Również autorzy działu Zbliżenie wskazują różnice pomiędzy sposobami funkcjonowania tych samych obrazów w społeczeństwach zaawansowanego i wdrażanego kapitalizmu. Krzysztof Świrek opisuje przesunięcie, jakiemu w Polsce epoki transformacji podlegają odczytania amerykańskiego kina akcji, nierzadko krytycznego wobec praktyk kulturowych kapitalizmu (np. kultury korporacyjnej czy szeroko zakrojonej prywatyzacji). Autor analizuje VHS – właściwości technologiczne, cechy obrazu, sposoby obiegu i dystrybucji – jako metaobraz i metatechnologię „fazy przejściowej polskiego kapitalizmu”. Jedną z cech polskiego kapitalizmu (oraz polskiego realizmu kapitalistycznego) jest również trudność z uchwyceniem momentu jego rozpoczęcia.

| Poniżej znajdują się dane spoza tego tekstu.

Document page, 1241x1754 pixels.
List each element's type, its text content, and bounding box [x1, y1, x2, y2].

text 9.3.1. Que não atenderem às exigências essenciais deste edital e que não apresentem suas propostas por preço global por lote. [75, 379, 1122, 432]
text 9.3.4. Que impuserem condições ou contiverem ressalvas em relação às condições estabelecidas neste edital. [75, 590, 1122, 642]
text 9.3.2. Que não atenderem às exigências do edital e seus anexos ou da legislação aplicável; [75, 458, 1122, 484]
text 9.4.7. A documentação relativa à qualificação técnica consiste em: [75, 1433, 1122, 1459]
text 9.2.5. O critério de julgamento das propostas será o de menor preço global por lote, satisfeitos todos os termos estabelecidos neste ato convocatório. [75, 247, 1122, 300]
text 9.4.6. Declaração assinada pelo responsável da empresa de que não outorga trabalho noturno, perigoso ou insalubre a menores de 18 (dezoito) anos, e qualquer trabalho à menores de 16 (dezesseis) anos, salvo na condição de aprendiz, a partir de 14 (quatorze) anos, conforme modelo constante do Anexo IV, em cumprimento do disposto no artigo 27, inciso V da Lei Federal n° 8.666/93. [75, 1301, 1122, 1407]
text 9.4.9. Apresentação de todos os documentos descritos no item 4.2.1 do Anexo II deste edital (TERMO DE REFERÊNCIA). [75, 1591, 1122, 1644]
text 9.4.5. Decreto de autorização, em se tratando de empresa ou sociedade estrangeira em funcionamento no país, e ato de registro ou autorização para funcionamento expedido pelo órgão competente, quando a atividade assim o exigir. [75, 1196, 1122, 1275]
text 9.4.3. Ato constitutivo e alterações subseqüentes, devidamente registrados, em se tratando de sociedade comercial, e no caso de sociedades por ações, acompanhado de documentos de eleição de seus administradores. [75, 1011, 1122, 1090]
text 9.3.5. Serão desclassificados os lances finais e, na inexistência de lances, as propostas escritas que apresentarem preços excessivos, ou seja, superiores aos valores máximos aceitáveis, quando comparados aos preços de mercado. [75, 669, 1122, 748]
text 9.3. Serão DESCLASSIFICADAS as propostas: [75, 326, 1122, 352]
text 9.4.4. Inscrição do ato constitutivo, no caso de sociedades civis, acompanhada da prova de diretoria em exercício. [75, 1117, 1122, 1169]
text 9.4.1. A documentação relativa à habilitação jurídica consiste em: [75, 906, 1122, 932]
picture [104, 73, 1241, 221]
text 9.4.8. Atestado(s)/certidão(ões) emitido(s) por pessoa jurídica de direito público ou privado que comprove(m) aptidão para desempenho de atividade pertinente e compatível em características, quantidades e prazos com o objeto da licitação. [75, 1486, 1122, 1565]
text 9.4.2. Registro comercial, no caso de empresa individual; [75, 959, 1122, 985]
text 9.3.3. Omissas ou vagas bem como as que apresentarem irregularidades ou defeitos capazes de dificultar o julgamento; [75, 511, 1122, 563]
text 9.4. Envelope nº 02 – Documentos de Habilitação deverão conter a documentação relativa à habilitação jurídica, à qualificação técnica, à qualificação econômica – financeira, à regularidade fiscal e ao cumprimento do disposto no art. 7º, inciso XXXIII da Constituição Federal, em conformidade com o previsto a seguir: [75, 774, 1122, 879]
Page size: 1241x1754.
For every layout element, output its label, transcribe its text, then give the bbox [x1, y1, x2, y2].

Pierwsze wypożyczalnie i firmy dystrybucyjne pojawiają się w Polsce jeszcze przed rokiem 1989, w oficjalnej historiografii funkcjonującym jako rok przełomu. Podobnie jest z opisywanymi przez Mirosława Filiciaka treściami i praktykami związanymi z innym nośnikiem wolnorynkowej ideologii, czyli z pierwszymi grami komputerowymi (grami wideo). W artykule Gra w kapitalizm podważona zostaje między innymi jednoznaczność powiązania ekonomiczno-politycznego przełomu i technologii informatycznych, a opowieść o oddolnej kulturze gier uzupełniona zostaje wizją zaangażowania państwa (socjalistycznego) w rozwój tej nowoczesnej gałęzi przemysłu i kultury. Z kolei Monika Borys przygląda się oddolnej estetyce teledysków disco polo, w zaskakujący sposób łączących treści wolnorynkowych fantazji z romantycznymi obrazami polskości. Discopolowe „bayerowanie” staje się w tekście Borys taktyką negocjacji różnych porządków i aksjologii, a także wprowadzania w pole widzenia tego, co marginalne (prowincjonalne). Estetycznym przesunięciom – przeprowadzanym jednak w systemie odgórnej i dominującej ideologii – przygląda się również Magda Szcześniak w artykule Słabe obrazy klasy średniej. Autorka analizuje rolę obrazów w kształtowaniu transformacyjnej klasy średniej. Nowe obrazy stają się narzędziem do komunikowania wykształcającego się „etosu” nowej klasy oraz budowania kodów estetycznych, pozwalających osobom aspirującym do klasy średniej na wzajemne rozpoznanie. W toku rozwoju transformacji widoczne staje się pęknięcie estetyczne o ważnym znaczeniu politycznym i społecznym, dzielące nową warstwę na nowoczesną i nadążającą za zachodnimi wzorami klasę średnią oraz nienowoczesnych, obciachowych nuworyszy, niezdolnych do poskromienia potrzeby epatowania bogactwem.

***

Teksty poświęcone przemianom polskiej kultury wizualnej w latach 80. i 90. zostają w numerze uzupełnione między innymi o dwa tłumaczenia esejów omawiających związki formuł reprezentacji z dominującymi modelami ideologicznymi. W artykule Autentyczny resentyment, rozdziale książki The Political Unconscious. Narrative as a Socially Symbolic Act, Fredric Jameson analizuje powieści George’a Gissinga jako wzmacniające narrację o nieprzepuszczalności barier klasowych i niemożliwości awansu społecznego. Tekst Jamesona, czytany w kontekście polskiego realizmu kapitalistycznego, dostarcza wciąż aktualnych narzędzi krytyki dominujących form opowiadania o strukturze klasowej. Z kolei w tytułowym rozdziale książki Cruel Optimism Lauren Berlant proponuje pojęcie „okrutnego optymizmu” na opisanie złożonych praktyk afektywnych podejmowanych przez podmioty na co dzień wykluczane i prześladowane w czasach późnego kapitalizmu – praktyk mających na celu podtrzymania iluzji dobrego życia, majaczącego gdzieś na horyzoncie. Porzucając prostą krytykę „fałszywej świadomości”, Berlant przygląda się formułom „okrutnego optymizmu”, funkcjonującym jak „heterotopie suwerenności wśród strukturalnych nierówności, zawirowań politycznych i innych intymnych rozczarowań”.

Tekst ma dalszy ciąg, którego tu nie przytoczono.